[Extracted page text data]
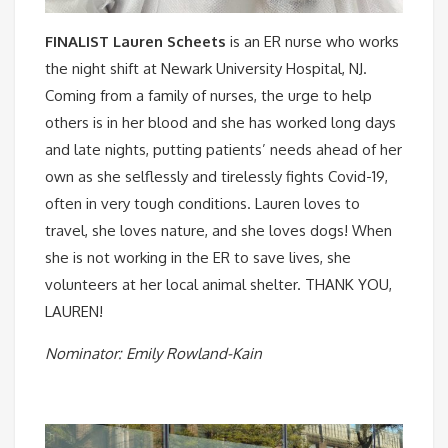
FINALIST Lauren Scheets
is an ER nurse who works
the night shift at Newark University Hospital, NJ.
Coming from a family of nurses, the urge to help
others is in her blood and she has worked long days
and late nights, putting patients’ needs ahead of her
own as she selflessly and tirelessly fights Covid-19,
often in very tough conditions. Lauren loves to
travel, she loves nature, and she loves dogs! When
she is not working in the ER to save lives, she
volunteers at her local animal shelter. THANK YOU,
LAUREN! ⠀
Nominator: Emily Rowland-Kain⠀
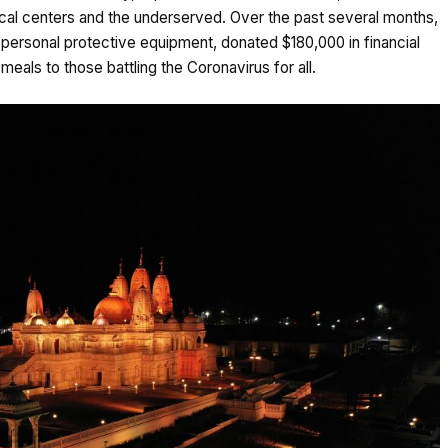
al centers and the underserved. Over the past several months,
personal protective equipment, donated $180,000 in financial
eals to those battling the Coronavirus for all.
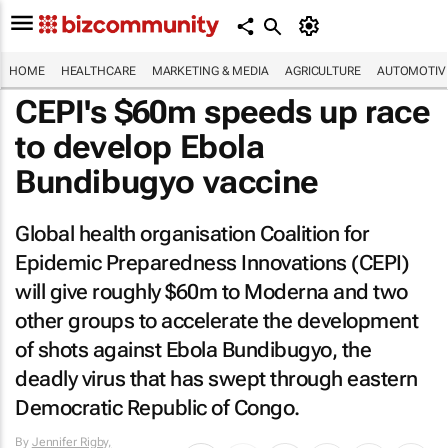
HOME
HEALTHCARE
MARKETING & MEDIA
AGRICULTURE
AUTOMOTIV
CEPI's $60m speeds up race
to develop Ebola
Bundibugyo vaccine
Global health organisation Coalition for
Epidemic Preparedness Innovations (CEPI)
will give roughly $60m to Moderna and two
other groups to accelerate the development
of shots against Ebola Bundibugyo, the
deadly virus that has swept through eastern
Democratic Republic of Congo.
By
Jennifer Rigby,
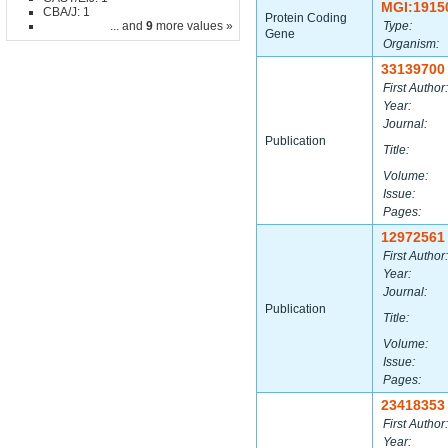
MGI:1915
CBA/J: 1
Protein Coding
... and
9
more values »
Type:
Gene
Organism:
33139700
First Author:
Year:
Journal:
Publication
Title:
Volume:
Issue:
Pages:
12972561
First Author:
Year:
Journal:
Publication
Title:
Volume:
Issue:
Pages:
23418353
First Author:
Year:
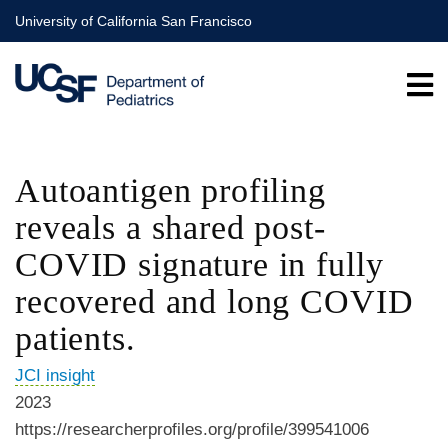
Skip
University of California San Francisco
to
main
content
Autoantigen profiling
reveals a shared post-
COVID signature in fully
recovered and long COVID
patients.
JCI insight
2023
https://researcherprofiles.org/profile/399541006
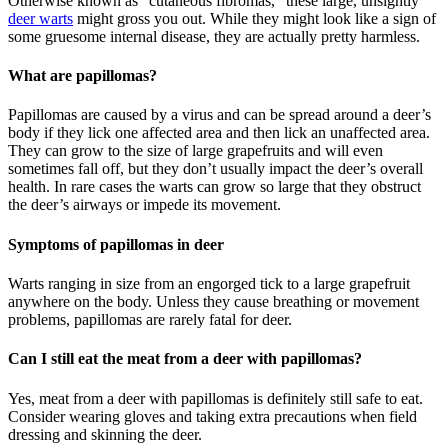
Otherwise known as “cutaneous fibromas,” these large, unsightly
deer warts
might gross you out. While they might look like a sign of
some gruesome internal disease, they are actually pretty harmless.
What are papillomas?
Papillomas are caused by a virus and can be spread around a deer’s
body if they lick one affected area and then lick an unaffected area.
They can grow to the size of large grapefruits and will even
sometimes fall off, but they don’t usually impact the deer’s overall
health. In rare cases the warts can grow so large that they obstruct
the deer’s airways or impede its movement.
Symptoms of papillomas in deer
Warts ranging in size from an engorged tick to a large grapefruit
anywhere on the body. Unless they cause breathing or movement
problems, papillomas are rarely fatal for deer.
Can I still eat the meat from a deer with papillomas?
Yes, meat from a deer with papillomas is definitely still safe to eat.
Consider wearing gloves and taking extra precautions when field
dressing and skinning the deer.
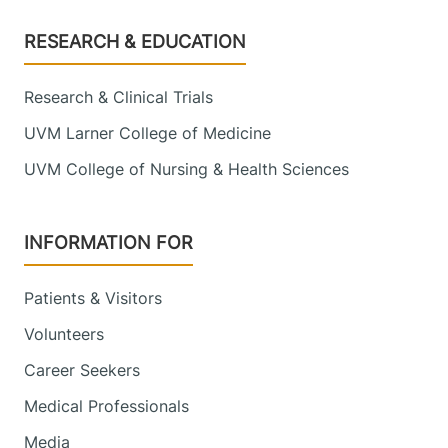
Footer
RESEARCH & EDUCATION
Research & Clinical Trials
UVM Larner College of Medicine
UVM College of Nursing & Health Sciences
INFORMATION FOR
Patients & Visitors
Volunteers
Career Seekers
Medical Professionals
Media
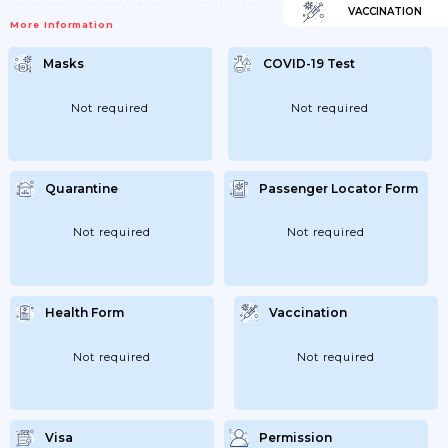
Measures; While Measure Level C Has The
VACCINATION
Least Strict Measures. Governments Keeps
More Information
Website Listing Which Municipalities Are
Under A Specific Level And Thus Which
Measures Apply. Link Included Above;
Masks
COVID-19 Test
27/05/2021: Domestic Travel Can Now Be
Carried Out; But It Is Important That
Travellers Plan The Trip So To Avoid
Spreading The Virus Between Places As
Not required
Not required
Much...
Quarantine
Passenger Locator Form
Not required
Not required
Health Form
Vaccination
Not required
Not required
Visa
Permission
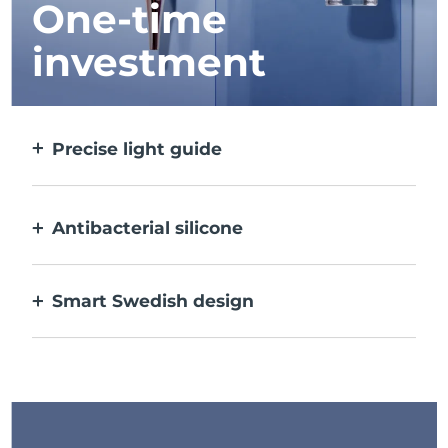
One-time
investment
Precise light guide
Targets and treats each individual spot with
ultra-concentrated light.
Antibacterial silicone
100% waterproof & nonporous to prevent
bacteria build-up.
Smart Swedish design
USB rechargeable, delivering up to 210 uses
per charge.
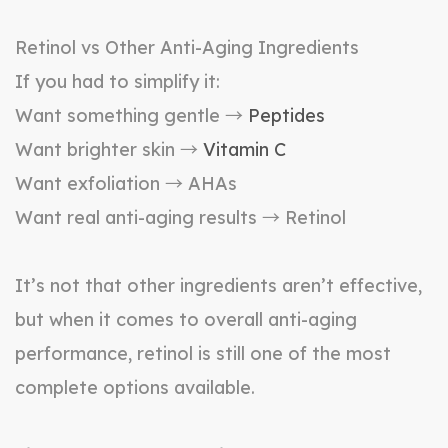
Retinol vs Other Anti-Aging Ingredients
If you had to simplify it:
Want something gentle →
Peptides
Want brighter skin →
Vitamin C
Want exfoliation → AHAs
Want real anti-aging results → Retinol
It’s not that other ingredients aren’t effective,
but when it comes to overall anti-aging
performance, retinol is still one of the most
complete options available.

_Prompt_:
Show, from the entries above, every line that includes the string "light".

_The completed task_:
Precise light guide
ultra-concentrated light.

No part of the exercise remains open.